Tuesday, April 14, 2009

a week way too fast: la piscina

Barichara was wonderful. Getting there was a haul but once in the town, we fell into the rhythm of Barichara. Calm early mornings, restful afternoons, quiet evenings. I managed to run, read, and write. Sonia and I cooked. We wandered an old town and stood in centuries old churches.

La Piscina

On Monday we went swimming, walking up the cobbled hill to a pool surrounded by white concrete walls topped with shards of broken bottles. The pool itself was a rectangle ringed by terracotta tile and a staked yellow nylon rope. Twenty-five hundred pesos to get on the other side of the rope.

It was busy with teenage boys. They raced around the perimeter of the pool and up a hill near the back of the lot. They hurled themselves at the water, gold and tan bodies splayed in air, smacking water. They raced each other the short and long lengths of the pool with flailing, graceless strokes as though their will alone might win them the race. They yelped and laughed and shouted. They crowded the diving board - two wooden planks lined with black sandpaper, bolted to a painted blue metal frame with slippery round rungs - five boys huddled at the ladder end, nudging each other forward. They jumped off the board on each other's backs; they leaped far into the air; they attempted scissor legged dives.

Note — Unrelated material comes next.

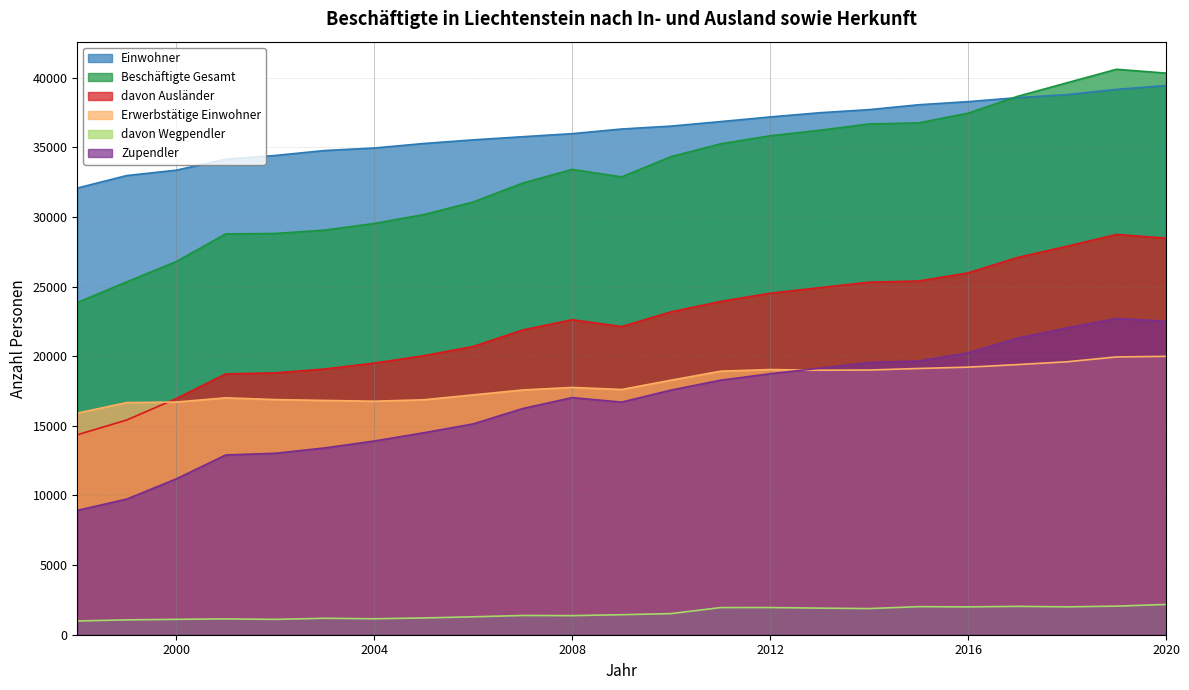

What is the value of the Erwerbstätige Einwohner point at the 20th from the left?

19398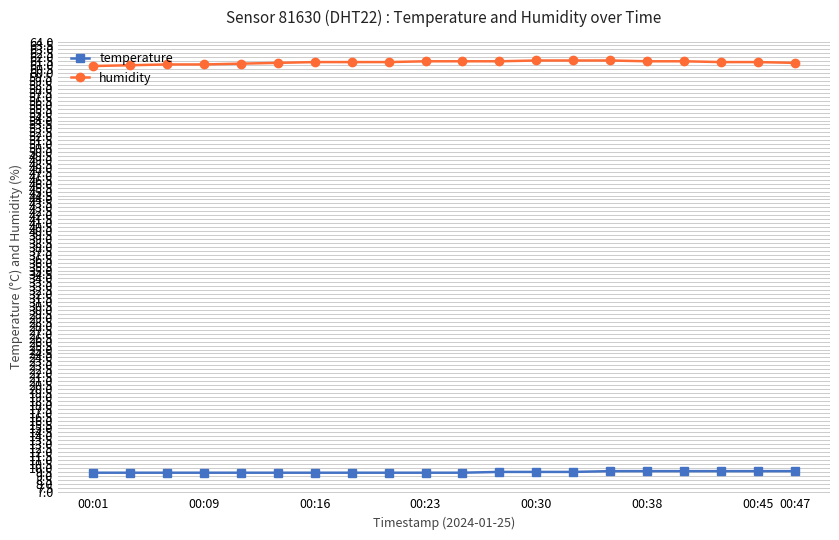

How many lines are shown in the chart?

2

Two girls stood in a corner at the shallow end, dressed in short denim shorts and wet tops, the cups of their bras outlined. They chatted with each other, dipped under the surface once in awhile, shook their hair, and largely pretended to ignore the boys.

Under the Aguila tent, mothers and fathers sat in white plastic chairs drinking beers, the only really cold beverage you could buy. After swimming, paddling Claire through the waves, I sat at the edge of the pool, the sun hot on my shoulders, drinking a warm Coke. I watched the boys race the perimeter, never tiring of that same race and rarely varying the route. I expected a boy to smash his head open or crack his teeth but they had more grace than that. They jumped to splash.